Та тоже оттаяла душой при встрече с матерью. Мир был почти восстановлен. Прибежал дядя Юра из магазина.
– Коленька с Митенькой на работу поехали, мы вот одни пока, без них, – объясняла папина бабушка маминой, глядя, как та прихлёбывает чай из блюдца, и пододвигая к ней поближе конфетки. Суёт и Ваньке.
– Спасибо, пора и честь знать, – чинно поклонилась бабушка Маресьева хозяйке и поднялась, крестясь на иконы. – А то дедушка мой, поди, заждался, один он там без меня, – покосилась она снова на дочь, надевая зимний пиджак и повязывая платок на голову.
– Бабушка, я тебя провожу, – вызвался Ванька, одеваясь.
– До свидания, мама, привет передавай от нас отцу, – провожала мать бабушку, напутствуя сыну: – не заблудись, смотри по дороге.
– Ты чего, мам, я же не маленький, – обиделся Ванька, выскакивая за дверь вслед за бабушкой Маресьевой на лестницу.
Они шли вдвоём по улице, и Ванька рассказывал бабушке про свою жизнь на новом месте, та внимательно слушала внука.
– Друзей у меня здесь полно, Генка Черняк, Венка Пигусов.
– Вася с Панькой про тебя всё спрашивают, когда придёт, говорят, – отвечала бабушка обиженным голосом, – и мы с дедом тоже скучаем.
– Приду скоро, – взрослым голосом пообещал внук и спросил: – ты не знаешь, почему дядя Юра горбатенький такой?

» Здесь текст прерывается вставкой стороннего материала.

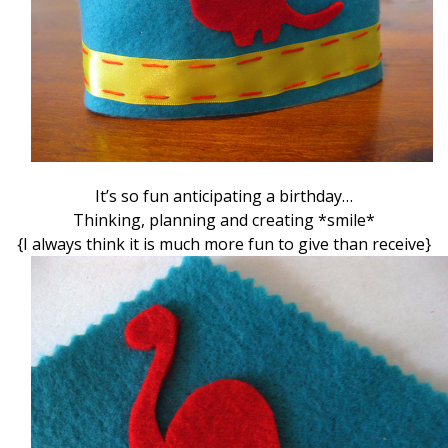
It’s so fun anticipating a birthday…
Thinking, planning and creating *smile*
{I always think it is much more fun to give than receive}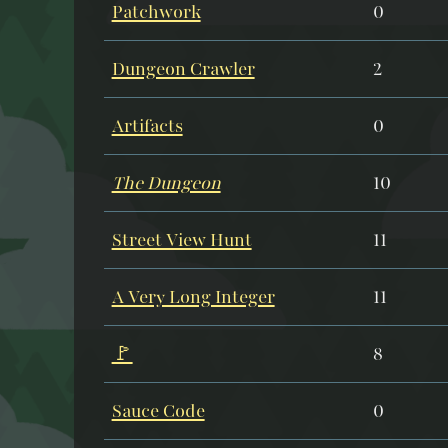
Patchwork
0
Dungeon Crawler
2
Artifacts
0
The Dungeon
10
Street View Hunt
11
A Very Long Integer
11
🚩
8
Sauce Code
0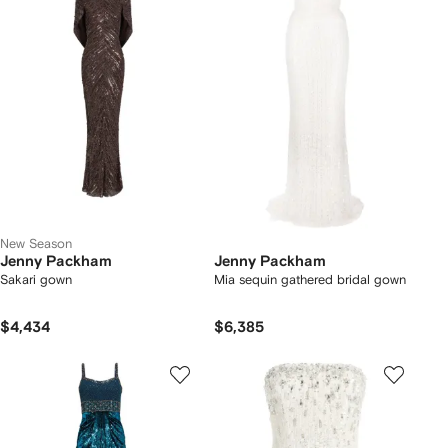
New Season
Jenny Packham
Jenny Packham
Sakari gown
Mia sequin gathered bridal gown
$4,434
$6,385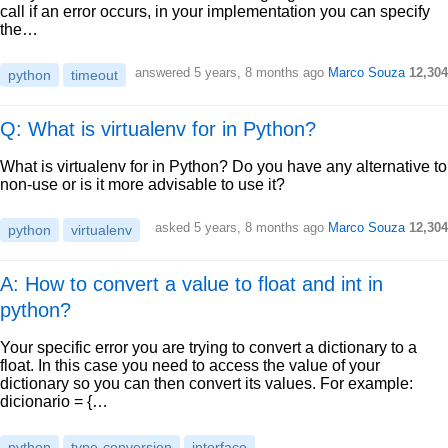
call if an error occurs, in your implementation you can specify
the…
answered
5 years, 8 months ago
Marco Souza
12,304
python
timeout
Q: What is virtualenv for in Python?
What is virtualenv for in Python? Do you have any alternative to
non-use or is it more advisable to use it?
asked
5 years, 8 months ago
Marco Souza
12,304
python
virtualenv
A: How to convert a value to float and int in
python?
Your specific error you are trying to convert a dictionary to a
float. In this case you need to access the value of your
dictionary so you can then convert its values. For example:
dicionario = {…
python
type-conversion
interface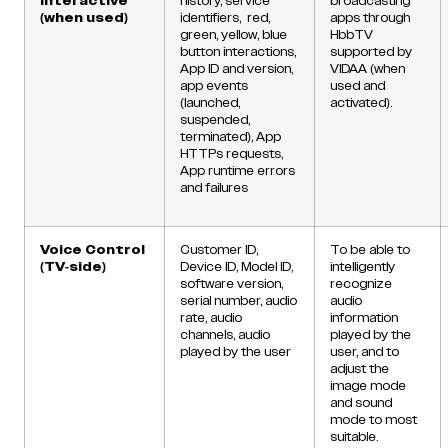
Interactive
history, service
broadcasting
(when used)
identifiers, red,
apps through
green, yellow, blue
HbbTV
button interactions,
supported by
App ID and version,
VIDAA (when
app events
used and
(launched,
activated).
suspended,
terminated), App
HTTPs requests,
App runtime errors
and failures
Voice Control
Customer ID,
To be able to
(TV-side)
Device ID, Model ID,
intelligently
software version,
recognize
serial number, audio
audio
rate, audio
information
channels, audio
played by the
played by the user
user, and to
adjust the
image mode
and sound
mode to most
suitable.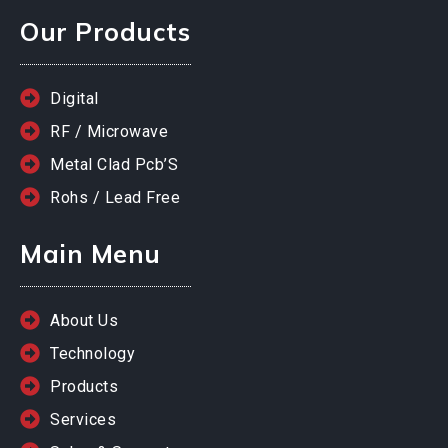
Our Products
Digital
RF / Microwave
Metal Clad Pcb’S
Rohs / Lead Free
Main Menu
About Us
Technology
Products
Services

– В детстве они игрались втроём на печке, мать на работе была, вот они и разбаловались, да и уронили младшего братца с печки-то прямо на спинку железной кровати. С тех пор он и захирел, зачах, потом и горбы выросли. Судьба такая, знать, у него на роду написана, – словоохотливо рассказала бабушка внуку и остановилась передохнуть. – Намаялись тогда с ним, страсть.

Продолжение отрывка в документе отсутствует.